Os virologistas costumam reservar suas opiniões sobre se as variantes de deleção-condução irão aumentar ou diminuir a transmissão para o momento de finalização dos experimentos em modelos animais, disse o professor.
“Mas o que os virologistas – que é a minha especialidade – precisam lembrar é que existem estes grandes eventos acontecendo em nível mundial”, acrescentou o Dr. Paul. Em outras palavras, enquanto a pesquisa laboratorial pré-clínica e o sequenciamento genético estão em andamento, os especialistas podem agir como detetives e investigar os padrões cambiantes dos surtos causados pelas variantes emergentes em escala mundial.
Quando solicitado a especular sobre as mudanças da transmissibilidade, o Dr. Paul disse:
“A resposta da virologia a essa pergunta é: ‘Não sei'”.
Muitas mutações do SARS-CoV-2 não alteram significativamente a forma ou o comportamento do vírus. Estas caem no “vazio da não transmissibilidade”, disse o pesquisador. O objetivo, acrescentou, seria identificar com antecedência quais variantes estão prestes a “decolar”.
Iniciando Com Um Paciente
O Dr. Paul e outros pesquisadores demonstraram que as deleções ocorrem ao longo do tempo no domínio (N)-terminal (NTD) da glicoproteína S. Essas alterações podem ocorrer durante a infecção prolongada nos pacientes imunocomprometidos.
Sua linha de estudo começou com um paciente oncológico imunocomprometido que contraiu o SARS-CoV-2 e foi internado no University of Pittsburgh Medical Center. O homem, na faixa dos 70 anos, foi tratado com rendesivir, dexametasona e plasma convalescente, sem resposta.

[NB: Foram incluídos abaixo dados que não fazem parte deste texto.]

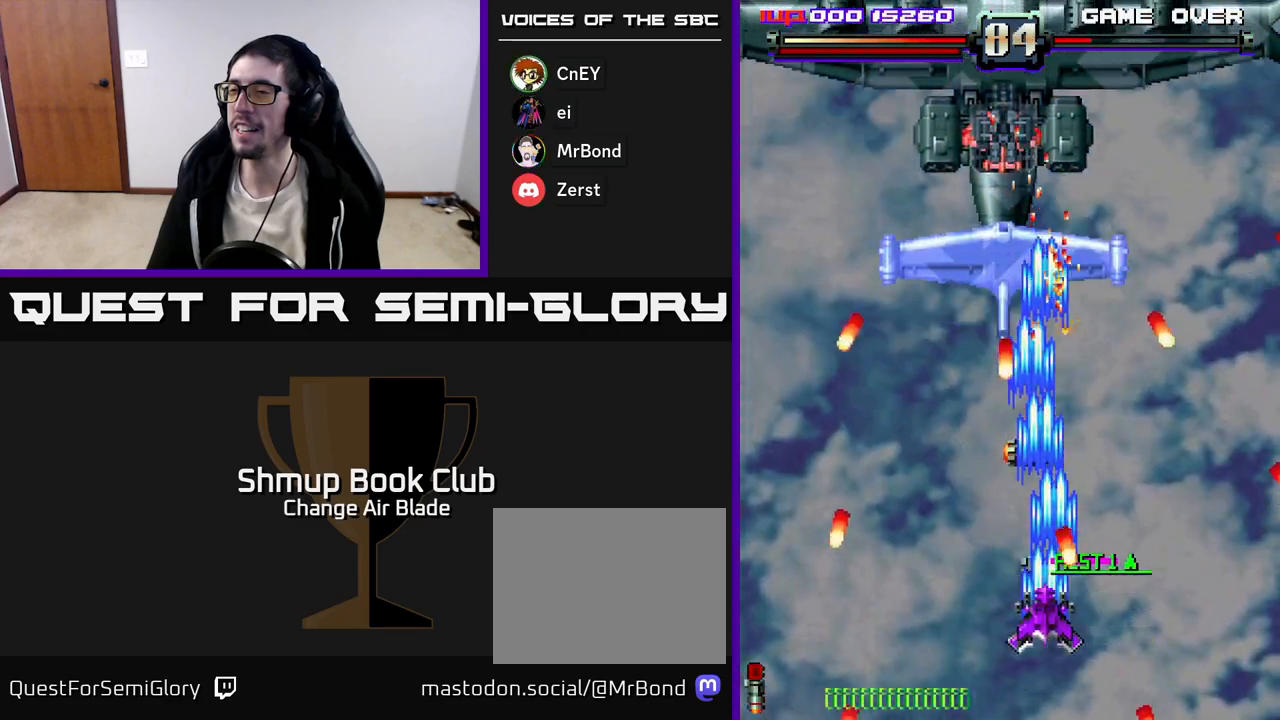
{"buttons": ["A", "DPAD_UP", "DPAD_LEFT"], "left_stick": "center", "right_stick": "center", "events": [[33, "DPAD_LEFT", "down"], [183, "DPAD_DOWN", "down"], [183, "DPAD_LEFT", "up"], [200, "DPAD_DOWN", "up"], [200, "DPAD_RIGHT", "down"], [383, "DPAD_RIGHT", "up"], [400, "DPAD_UP", "down"], [433, "DPAD_LEFT", "down"]]}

O paciente faleceu 74 dias após o diagnóstico de covid-19. O caso foi descrito em um artigo colocado em pré-impressão. Dr. Paul e colaboradores sequenciaram uma amostra do vírus do paciente e identificaram duas variantes com deleções no NTD.

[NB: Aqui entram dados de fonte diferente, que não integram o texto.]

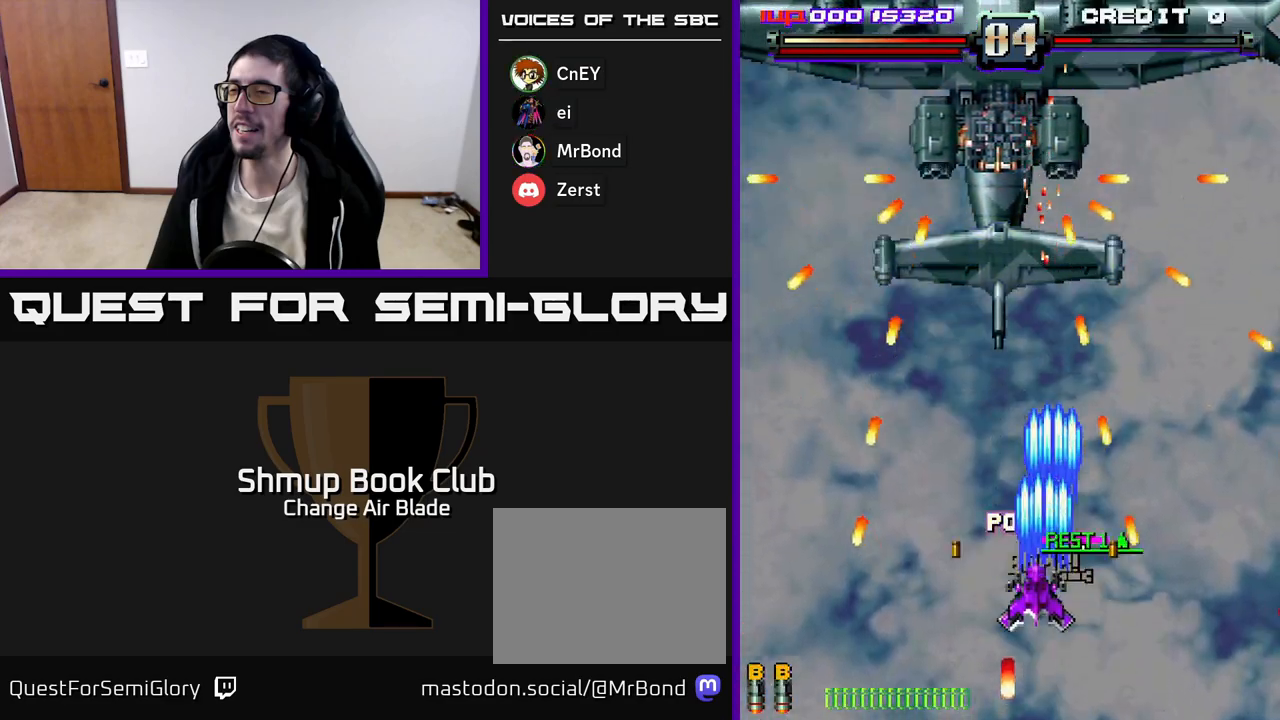
{"buttons": ["A"], "left_stick": "center", "right_stick": "center", "events": [[33, "DPAD_UP", "up"], [233, "DPAD_LEFT", "up"], [267, "DPAD_RIGHT", "down"], [267, "DPAD_UP", "down"], [283, "DPAD_RIGHT", "up"], [433, "DPAD_UP", "up"]]}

“Observamos que a evolução adaptativa da glicoproteína S aumenta por tolerância às deleções, particularmente dentro das regiões de deleção recorrente (RDR, sigla do inglês Recurrent Deletion Regions). As regiões de deleção recorrente ocupam epítopos de anticorpos definidos no interior do DTN, e deleções em vários sítios conferem resistência a um anticorpo neutralizante”, observaram os pesquisadores.
“As deleções representam um mecanismo generalizável por meio do qual a glicoproteína S adquire rapidamente as inovações genéticas e antigênicas do SARS-CoV-2”, acrescentaram.
“Ao longo da doença de nosso paciente, detectamos o surgimento de várias deleções na região NTD do genoma do SARS-CoV-2”, disse Dr. Jonathan ao Medscape. “Este artigo da Science traz dados adicionais confirmando nossa suspeita de que estas deleções podem desempenhar um papel importante na maneira como o vírus consegue escapar da pressão imunitária.”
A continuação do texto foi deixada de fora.